We study a natural one-parameter family of random bipolar-oriented planar maps which lies in the $\gamma$-Liouville quantum gravity (LQG) universality class for $\gamma \in (0, \sqrt{4/3}]$. For these maps, we identify exact scaling exponents for directed graph distances. Writing $n$ for the size of the map, the longest directed paths have lengths comparable to $n^{2/(4-\gamma^2)}$ (up to constants), while the shortest directed paths have lengths of order $n^{2/(4+\gamma^2)}$ (up to constants). These exponents give the scaling dimensions of discretizations of the conjectural $\gamma$-directed LQG metrics for $\gamma \in (0, \sqrt{4/3}]$.

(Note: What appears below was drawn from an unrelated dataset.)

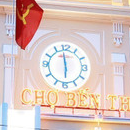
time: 5:58
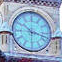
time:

These results are obtained by analyzing the local limit, denoted by $\gamma$-UIBOT, of these maps around a typical edge. We construct the Busemann function, which measures directed distances to infinity along a natural interface in the $\gamma$-UIBOT. We show that in the case of longest (resp. , shortest) directed paths, this Busemann function converges in the scaling limit to a $(1-\gamma^2/4)$-stable Lévy process (resp., a $(1+\gamma^2/4)$-stable Lévy process).
This is based on joint work with E. Gwynne.